According to the Knight Frank India Real Estate Residential and Office January–June 2017 survey, a supply crunch of relevant office space coupled with headwinds faced by the IT industry has frozen transactions in the market.
“While IT and ITeS segment saw 64 per cent of total office space transactions in H1 2016, the transactions in this year dropped to 60 per cent. An unavailability of appropriate office space in the Pune market to meet the needs of the IT sector coupled with the headwinds that the Indian IT industry is facing due to the anti-outsourcing wave in the developed markets and the automation drive has led to a reduction in transactions,” the survey report stated.

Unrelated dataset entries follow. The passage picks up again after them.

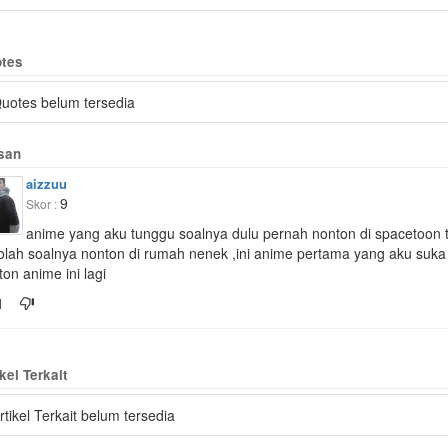
tes
uotes belum tersedia
san
aizzuu
9
Skor :
anime yang aku tunggu soalnya dulu pernah nonton di spacetoon t
olah soalnya nonton di rumah nenek ,ini anime pertama yang aku suka
on anime ini lagi
1
kel Terkait
rtikel Terkait belum tersedia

Elaborating further, Senior Branch Director, Pune, Shantanu Mazumder said the transactions have dropped despite the increase in new completions. “H1 2017 recorded 1.7 million sq ft of new office space completions, a 35 per cent rise over H1 2016. However, a significant portion of these were small projects with leasable area of less than one lakh sq ft, which are not the ones desired by the city’s top occupier industries,” he said.
He added that the rise in popularity of co-working spaces, mainly occupied by start-ups, has led to a decrease in transactions. “Co-working spaces have emerged as the dark horse in this regard. Co-working spaces involve groups of start-ups, creative consultants, freelancers and Small and Medium Enterprises (SMEs) which share the workplace and breakthrough ideas, expand their business horizon and gain a fresh standpoint on their own businesses by dint of sharing workspaces.
Such co-working spaces have taken up as much as 1.28 lakh sq ft of office space during H1 2017. Markets like Baner, Nagar Road and Hadapsar are popular co-working space locales,” the survey report revealed.
He said that co-working spaces have ensured a leap in percentage of transactions by micro-market and other services from 13 per cent in H1 2016 to 22 per cent in H1 2017.
Mazumder added that the vacancy levels in the city are at a record low. “The office space vacancy levels in 2009 stood at 28 per cent and have been reducing ever since. In H1 2017, the vacancy levels in the city stood at 7.9 per cent. The vacancy levels in areas such as Kharadi, Vimannagar, Yerawada and Nagar Road are even lower as these areas are highly preferred by occupiers with absolutely no availability of good quality office space,” he explained.
According to Mazumder, a similar situation is expected for the second half of the year as no major new supply has been lined up. “Lot of supply is set to hit the market by mid to end of 2018 which will ease the office space availability scenario,” he added.